It seems my dance card might be getting more full in the next coming month.
Right now, my job description is as follows: Assist teachers in ESL instruction in middle school classrooms, and lead ESL instruction in elementary school classrooms. They’re different in expectations, curriculum and techniques required, but still fairly similar. That could change, though, come February.
I’ve been asked to take over an adult English conversation class in town. It would meet three times a month for two hours, which would consist of a beginner and intermediate class. I still have about a week and a half to decide.
It’s not without benefits. I would receive extra pay, which is a definite plus. It would offer me a different environment in which I could teach and gain experience. On the other hand, it would be the most demanding of my three responsibilities. Even the elementary schools provide me with a rudimentary curriculum to follow throughout a year–the content of this class would be completely at my discretion. Complete freedom… a deceptive cage, I fear.

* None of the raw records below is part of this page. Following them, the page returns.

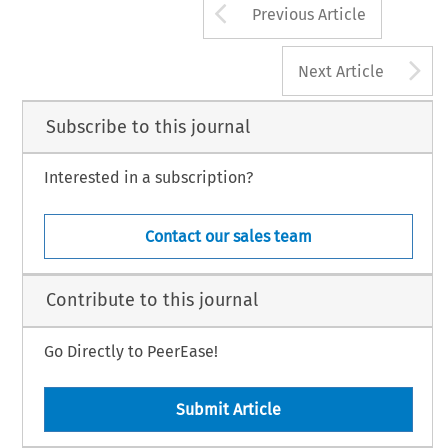
Arrow button us
Previous Article
A
Next Article
Subscribe to this journal
Interested in a subscription?
Contact our sales team
Contribute to this journal
Go Directly to PeerEase!
Submit Article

There’s also the fact that the previous ALT took issue with the class and claimed it as a major reason in their decision to not recontract. But that’s a whole other story.
—
So it seems Hillary won New Hampshire in spite of all manner of polls indicating the contrary. I want to believe this isn’t the end of the Obama surge, that he can still secure the nomination, but I read an interesting perspective on this recently.
There are those that think Obama needed to ride a wave of popularity through victories to maintain the youth vote, and that a loss in New Hampshire kills his momentum with them. Without the college crowd believing change is still possible, Hillary would win through strength of women and older democrats.
I hope to God this isn’t true. I really do. Obama strikes me as potential for real change and unity, and it would be a damn shame if we were to fall back into the traditional 50%+1 system of governance through Hillary. Plus, she’s just so polarizing that I still think a Republican candidate could beat her.
But more than that, if Obama were to lose, it would mean another four years of the youth vote being ignored. It would anger and frustrate me. We’re brushed aside and judged as lazy, ignorant and disinterested. And unfortunately, to an extent, we are. It’s a vicious cycle of apathy when our efforts are consistently trounced by organized, veteran voting blocks. I can’t blame people for giving up in the face of predictable defeat. But Obama… if he wins, that could change. It would be a watershed moment in which the youth finally realizes they can have an impact on the process.
It’s less than a month until Super Tuesday. Less than a month to see if the youth vote will be worth a damn in 2008. 時代が変わっている。 Whatever you do, don’t look away.
Addendum: Does anyone else find it really depressing that Microsoft Word wants to change “Obama” to “Osama” whenever you run spellcheck?




{ 1 } Comments
It’s depressing that my Mac spell checker thinks the word “signage” is misspelled.